Copy every line from the records below that holds the word "down".

+ + + + + + +

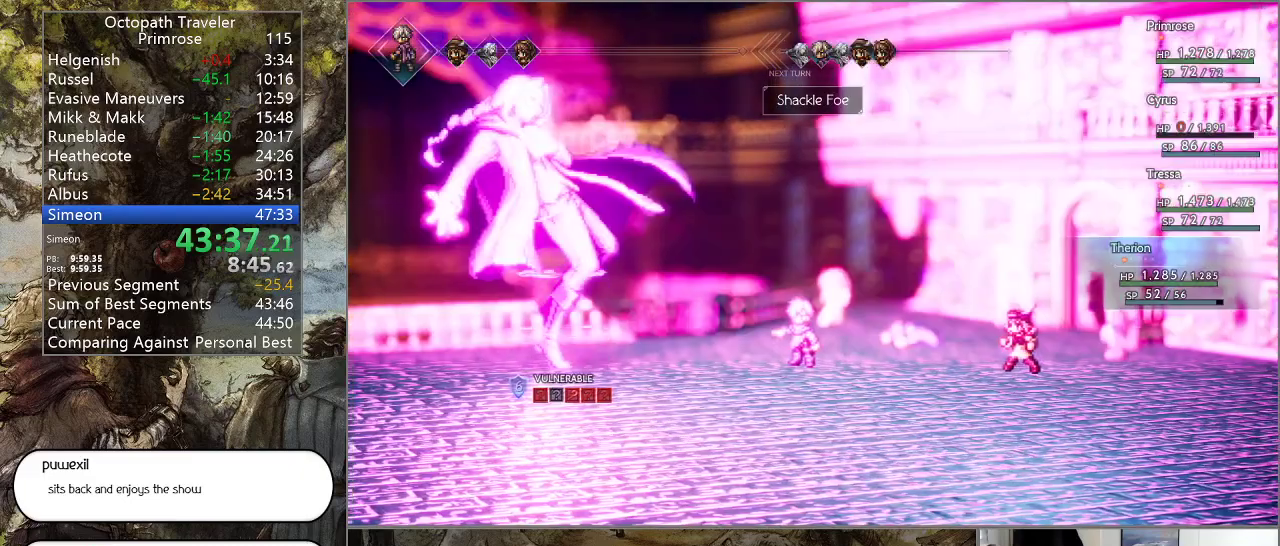
{"buttons": ["CROSS"], "left_stick": "center", "right_stick": "center", "events": [[500, "CROSS", "down"]]}
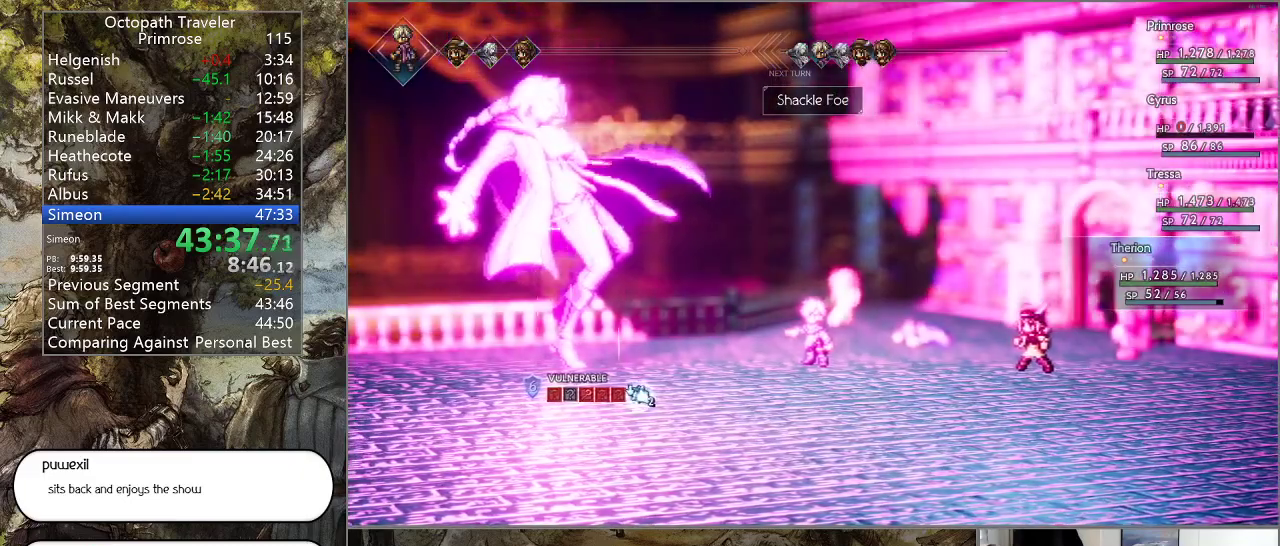
{"buttons": [], "left_stick": "center", "right_stick": "center", "events": [[167, "CROSS", "up"], [200, "CROSS", "down"], [367, "CROSS", "up"]]}
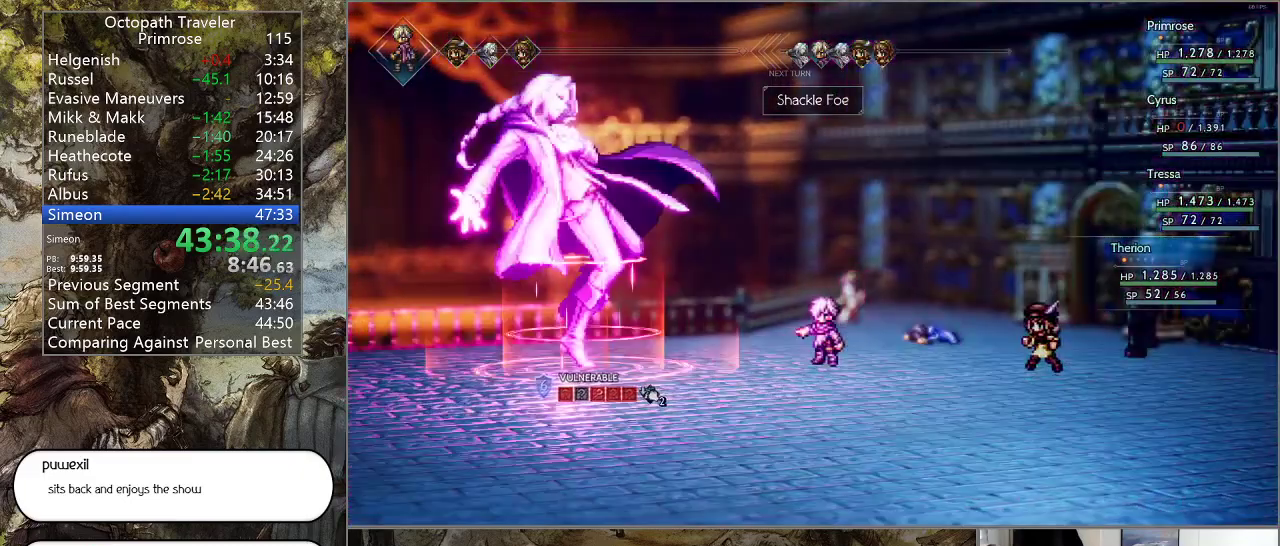
{"buttons": [], "left_stick": "center", "right_stick": "center", "events": [[67, "CROSS", "down"], [233, "CROSS", "up"], [333, "CROSS", "down"], [500, "CROSS", "up"]]}
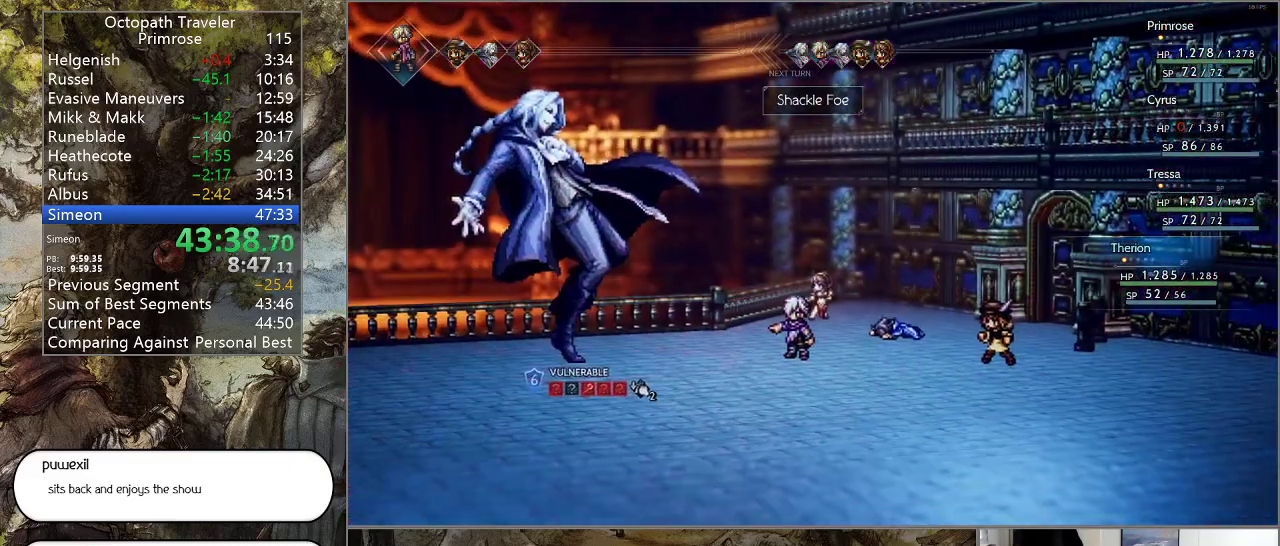
{"buttons": [], "left_stick": "center", "right_stick": "center", "events": [[67, "CROSS", "down"], [233, "CROSS", "up"], [300, "CROSS", "down"], [500, "CROSS", "up"]]}
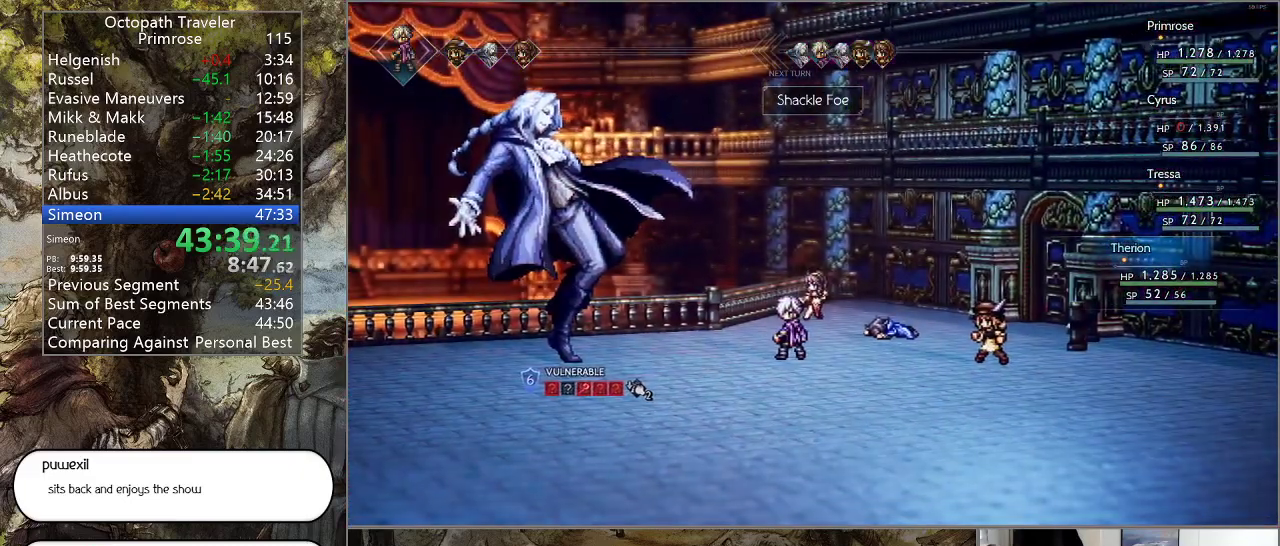
{"buttons": [], "left_stick": "center", "right_stick": "center", "events": [[33, "CROSS", "down"], [200, "CROSS", "up"], [300, "CROSS", "down"], [467, "CROSS", "up"]]}
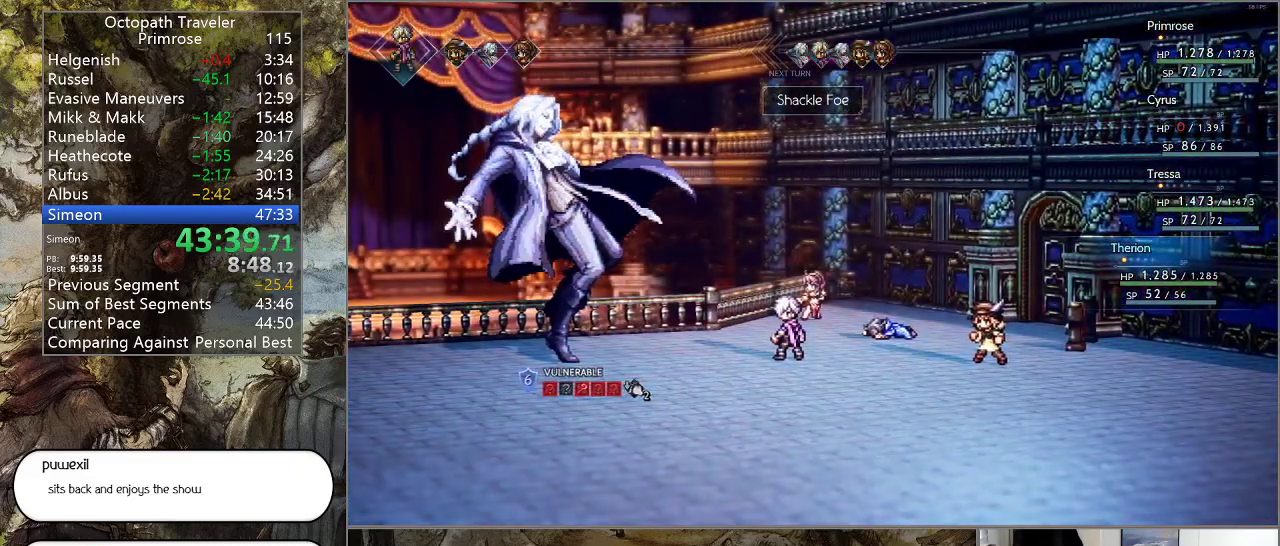
{"buttons": [], "left_stick": "center", "right_stick": "center", "events": []}
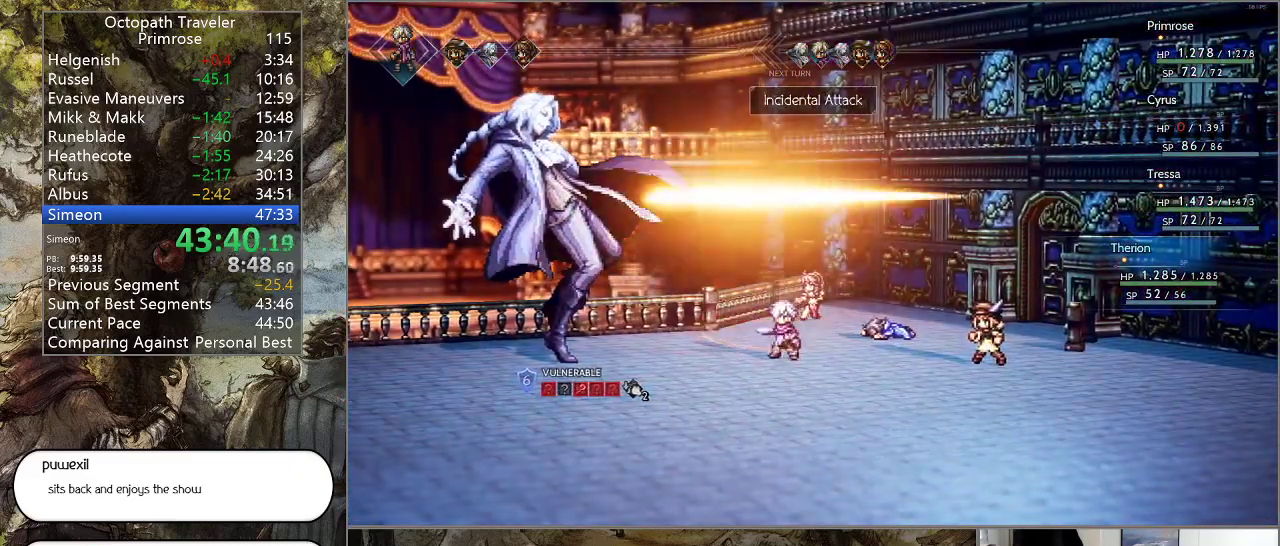
{"buttons": ["CROSS"], "left_stick": "center", "right_stick": "center", "events": [[400, "CROSS", "down"]]}
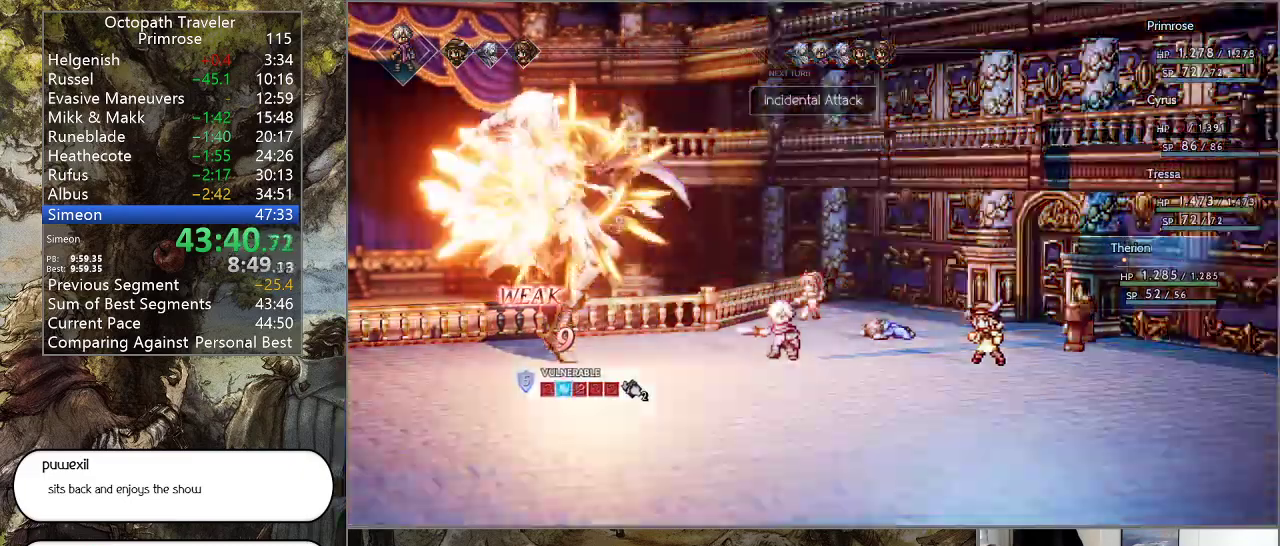
{"buttons": [], "left_stick": "center", "right_stick": "center", "events": [[67, "CROSS", "up"]]}
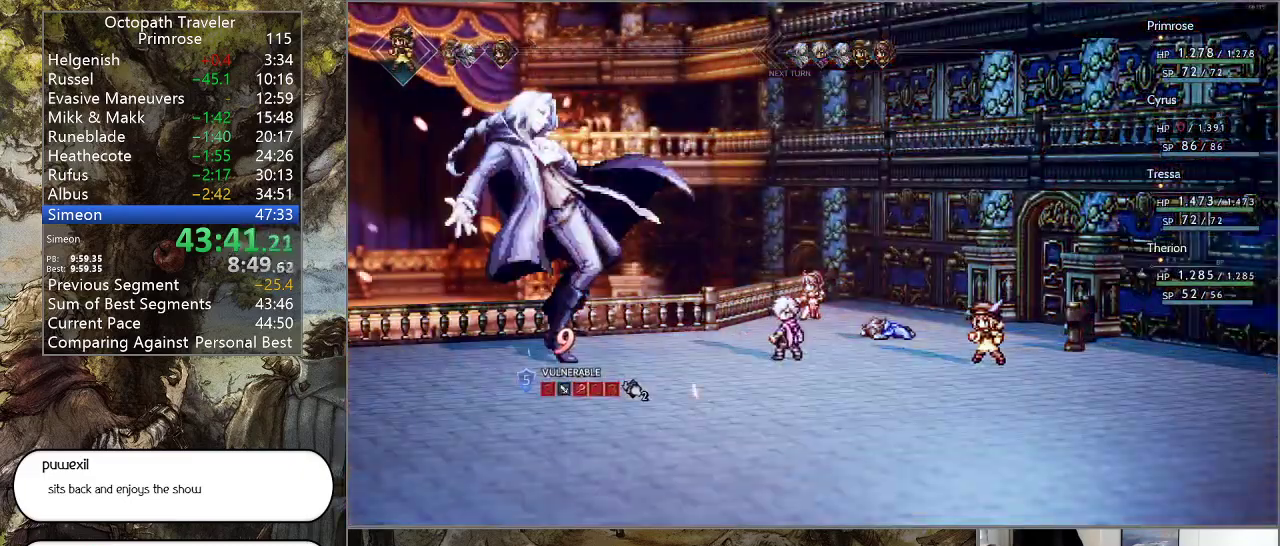
{"buttons": ["DPAD_DOWN"], "left_stick": "center", "right_stick": "center", "events": [[333, "DPAD_DOWN", "down"], [433, "DPAD_DOWN", "up"], [500, "DPAD_DOWN", "down"]]}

+ + + + + + +

Solved problem ::
{"buttons": ["CROSS"], "left_stick": "center", "right_stick": "center", "events": [[500, "CROSS", "down"]]}
{"buttons": [], "left_stick": "center", "right_stick": "center", "events": [[167, "CROSS", "up"], [200, "CROSS", "down"], [367, "CROSS", "up"]]}
{"buttons": [], "left_stick": "center", "right_stick": "center", "events": [[67, "CROSS", "down"], [233, "CROSS", "up"], [333, "CROSS", "down"], [500, "CROSS", "up"]]}
{"buttons": [], "left_stick": "center", "right_stick": "center", "events": [[67, "CROSS", "down"], [233, "CROSS", "up"], [300, "CROSS", "down"], [500, "CROSS", "up"]]}
{"buttons": [], "left_stick": "center", "right_stick": "center", "events": [[33, "CROSS", "down"], [200, "CROSS", "up"], [300, "CROSS", "down"], [467, "CROSS", "up"]]}
{"buttons": ["CROSS"], "left_stick": "center", "right_stick": "center", "events": [[400, "CROSS", "down"]]}
{"buttons": ["DPAD_DOWN"], "left_stick": "center", "right_stick": "center", "events": [[333, "DPAD_DOWN", "down"], [433, "DPAD_DOWN", "up"], [500, "DPAD_DOWN", "down"]]}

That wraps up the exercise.